Start of Data supplied
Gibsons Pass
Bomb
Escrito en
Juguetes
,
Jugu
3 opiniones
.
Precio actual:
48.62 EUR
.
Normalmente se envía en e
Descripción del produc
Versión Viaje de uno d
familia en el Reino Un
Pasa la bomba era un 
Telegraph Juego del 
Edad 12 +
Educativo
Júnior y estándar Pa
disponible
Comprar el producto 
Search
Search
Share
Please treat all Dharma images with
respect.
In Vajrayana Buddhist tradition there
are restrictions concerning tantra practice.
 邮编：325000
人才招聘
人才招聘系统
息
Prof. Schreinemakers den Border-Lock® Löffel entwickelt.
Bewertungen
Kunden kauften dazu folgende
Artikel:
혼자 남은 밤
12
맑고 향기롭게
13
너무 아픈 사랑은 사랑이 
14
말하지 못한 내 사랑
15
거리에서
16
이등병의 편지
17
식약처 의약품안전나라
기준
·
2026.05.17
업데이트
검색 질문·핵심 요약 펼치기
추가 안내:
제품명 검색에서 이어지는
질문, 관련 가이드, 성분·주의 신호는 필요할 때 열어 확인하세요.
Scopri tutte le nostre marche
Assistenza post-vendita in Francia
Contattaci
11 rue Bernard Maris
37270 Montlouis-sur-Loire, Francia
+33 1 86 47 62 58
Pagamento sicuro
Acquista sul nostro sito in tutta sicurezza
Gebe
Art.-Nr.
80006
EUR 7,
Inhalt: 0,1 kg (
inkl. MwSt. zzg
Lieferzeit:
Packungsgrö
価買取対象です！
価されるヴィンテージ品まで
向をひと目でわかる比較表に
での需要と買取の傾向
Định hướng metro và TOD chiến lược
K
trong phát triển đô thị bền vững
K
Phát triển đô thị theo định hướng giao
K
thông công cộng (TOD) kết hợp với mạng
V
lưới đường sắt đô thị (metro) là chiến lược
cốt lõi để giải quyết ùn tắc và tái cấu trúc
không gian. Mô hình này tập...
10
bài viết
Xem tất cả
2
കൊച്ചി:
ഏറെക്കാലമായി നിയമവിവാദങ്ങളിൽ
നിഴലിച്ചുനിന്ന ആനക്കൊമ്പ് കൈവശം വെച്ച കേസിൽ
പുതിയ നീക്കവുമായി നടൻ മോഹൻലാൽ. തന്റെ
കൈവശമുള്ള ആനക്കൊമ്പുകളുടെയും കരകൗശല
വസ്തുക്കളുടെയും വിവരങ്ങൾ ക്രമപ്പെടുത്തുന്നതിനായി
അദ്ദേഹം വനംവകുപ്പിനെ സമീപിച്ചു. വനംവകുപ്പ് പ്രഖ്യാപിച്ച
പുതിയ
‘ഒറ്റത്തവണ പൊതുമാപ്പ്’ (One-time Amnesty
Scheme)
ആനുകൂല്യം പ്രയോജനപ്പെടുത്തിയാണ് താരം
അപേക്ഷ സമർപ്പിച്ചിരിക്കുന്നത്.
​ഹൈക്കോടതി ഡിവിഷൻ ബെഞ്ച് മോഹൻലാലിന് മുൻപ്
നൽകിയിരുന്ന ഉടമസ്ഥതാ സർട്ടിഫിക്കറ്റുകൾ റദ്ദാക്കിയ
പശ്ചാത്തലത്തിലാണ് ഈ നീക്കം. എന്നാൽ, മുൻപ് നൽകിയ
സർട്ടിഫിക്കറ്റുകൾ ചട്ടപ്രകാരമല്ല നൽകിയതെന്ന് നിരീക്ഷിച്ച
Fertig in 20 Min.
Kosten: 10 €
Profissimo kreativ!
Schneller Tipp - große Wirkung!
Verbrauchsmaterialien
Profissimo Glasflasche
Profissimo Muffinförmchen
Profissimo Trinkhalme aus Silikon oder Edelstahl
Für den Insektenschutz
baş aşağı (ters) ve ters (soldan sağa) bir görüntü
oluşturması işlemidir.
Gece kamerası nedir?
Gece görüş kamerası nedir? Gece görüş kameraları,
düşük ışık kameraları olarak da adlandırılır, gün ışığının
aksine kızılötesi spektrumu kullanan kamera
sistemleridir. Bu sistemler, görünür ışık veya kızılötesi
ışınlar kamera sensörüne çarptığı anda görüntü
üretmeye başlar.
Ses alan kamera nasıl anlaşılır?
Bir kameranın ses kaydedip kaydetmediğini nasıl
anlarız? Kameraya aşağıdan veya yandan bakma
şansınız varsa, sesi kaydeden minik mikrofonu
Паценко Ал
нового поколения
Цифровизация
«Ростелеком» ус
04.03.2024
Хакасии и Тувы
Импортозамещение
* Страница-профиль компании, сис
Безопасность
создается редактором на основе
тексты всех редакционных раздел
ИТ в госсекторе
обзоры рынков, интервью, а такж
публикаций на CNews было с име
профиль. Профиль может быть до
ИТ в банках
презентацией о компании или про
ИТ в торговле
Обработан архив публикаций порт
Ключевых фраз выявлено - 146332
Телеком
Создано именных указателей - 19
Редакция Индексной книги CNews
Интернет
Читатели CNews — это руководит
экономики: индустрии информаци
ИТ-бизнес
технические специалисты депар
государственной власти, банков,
End of Data supplied
About this task =
Write out all of the rows above again, line for line, without changing anything.

Response =
Gibsons Pass
Bomb
Escrito en
Juguetes
,
Jugu
3 opiniones
.
Precio actual:
48.62 EUR
.
Normalmente se envía en e
Descripción del produc
Versión Viaje de uno d
familia en el Reino Un
Pasa la bomba era un 
Telegraph Juego del 
Edad 12 +
Educativo
Júnior y estándar Pa
disponible
Comprar el producto 
Search
Search
Share
Please treat all Dharma images with
respect.
In Vajrayana Buddhist tradition there
are restrictions concerning tantra practice.
 邮编：325000
人才招聘
人才招聘系统
息
Prof. Schreinemakers den Border-Lock® Löffel entwickelt.
Bewertungen
Kunden kauften dazu folgende
Artikel:
혼자 남은 밤
12
맑고 향기롭게
13
너무 아픈 사랑은 사랑이 
14
말하지 못한 내 사랑
15
거리에서
16
이등병의 편지
17
식약처 의약품안전나라
기준
·
2026.05.17
업데이트
검색 질문·핵심 요약 펼치기
추가 안내:
제품명 검색에서 이어지는
질문, 관련 가이드, 성분·주의 신호는 필요할 때 열어 확인하세요.
Scopri tutte le nostre marche
Assistenza post-vendita in Francia
Contattaci
11 rue Bernard Maris
37270 Montlouis-sur-Loire, Francia
+33 1 86 47 62 58
Pagamento sicuro
Acquista sul nostro sito in tutta sicurezza
Gebe
Art.-Nr.
80006
EUR 7,
Inhalt: 0,1 kg (
inkl. MwSt. zzg
Lieferzeit:
Packungsgrö
価買取対象です！
価されるヴィンテージ品まで
向をひと目でわかる比較表に
での需要と買取の傾向
Định hướng metro và TOD chiến lược
K
trong phát triển đô thị bền vững
K
Phát triển đô thị theo định hướng giao
K
thông công cộng (TOD) kết hợp với mạng
V
lưới đường sắt đô thị (metro) là chiến lược
cốt lõi để giải quyết ùn tắc và tái cấu trúc
không gian. Mô hình này tập...
10
bài viết
Xem tất cả
2
കൊച്ചി:
ഏറെക്കാലമായി നിയമവിവാദങ്ങളിൽ
നിഴലിച്ചുനിന്ന ആനക്കൊമ്പ് കൈവശം വെച്ച കേസിൽ
പുതിയ നീക്കവുമായി നടൻ മോഹൻലാൽ. തന്റെ
കൈവശമുള്ള ആനക്കൊമ്പുകളുടെയും കരകൗശല
വസ്തുക്കളുടെയും വിവരങ്ങൾ ക്രമപ്പെടുത്തുന്നതിനായി
അദ്ദേഹം വനംവകുപ്പിനെ സമീപിച്ചു. വനംവകുപ്പ് പ്രഖ്യാപിച്ച
പുതിയ
‘ഒറ്റത്തവണ പൊതുമാപ്പ്’ (One-time Amnesty
Scheme)
ആനുകൂല്യം പ്രയോജനപ്പെടുത്തിയാണ് താരം
അപേക്ഷ സമർപ്പിച്ചിരിക്കുന്നത്.
​ഹൈക്കോടതി ഡിവിഷൻ ബെഞ്ച് മോഹൻലാലിന് മുൻപ്
നൽകിയിരുന്ന ഉടമസ്ഥതാ സർട്ടിഫിക്കറ്റുകൾ റദ്ദാക്കിയ
പശ്ചാത്തലത്തിലാണ് ഈ നീക്കം. എന്നാൽ, മുൻപ് നൽകിയ
സർട്ടിഫിക്കറ്റുകൾ ചട്ടപ്രകാരമല്ല നൽകിയതെന്ന് നിരീക്ഷിച്ച
Fertig in 20 Min.
Kosten: 10 €
Profissimo kreativ!
Schneller Tipp - große Wirkung!
Verbrauchsmaterialien
Profissimo Glasflasche
Profissimo Muffinförmchen
Profissimo Trinkhalme aus Silikon oder Edelstahl
Für den Insektenschutz
baş aşağı (ters) ve ters (soldan sağa) bir görüntü
oluşturması işlemidir.
Gece kamerası nedir?
Gece görüş kamerası nedir? Gece görüş kameraları,
düşük ışık kameraları olarak da adlandırılır, gün ışığının
aksine kızılötesi spektrumu kullanan kamera
sistemleridir. Bu sistemler, görünür ışık veya kızılötesi
ışınlar kamera sensörüne çarptığı anda görüntü
üretmeye başlar.
Ses alan kamera nasıl anlaşılır?
Bir kameranın ses kaydedip kaydetmediğini nasıl
anlarız? Kameraya aşağıdan veya yandan bakma
şansınız varsa, sesi kaydeden minik mikrofonu
Паценко Ал
нового поколения
Цифровизация
«Ростелеком» ус
04.03.2024
Хакасии и Тувы
Импортозамещение
* Страница-профиль компании, сис
Безопасность
создается редактором на основе
тексты всех редакционных раздел
ИТ в госсекторе
обзоры рынков, интервью, а такж
публикаций на CNews было с име
профиль. Профиль может быть до
ИТ в банках
презентацией о компании или про
ИТ в торговле
Обработан архив публикаций порт
Ключевых фраз выявлено - 146332
Телеком
Создано именных указателей - 19
Редакция Индексной книги CNews
Интернет
Читатели CNews — это руководит
экономики: индустрии информаци
ИТ-бизнес
технические специалисты депар
государственной власти, банков,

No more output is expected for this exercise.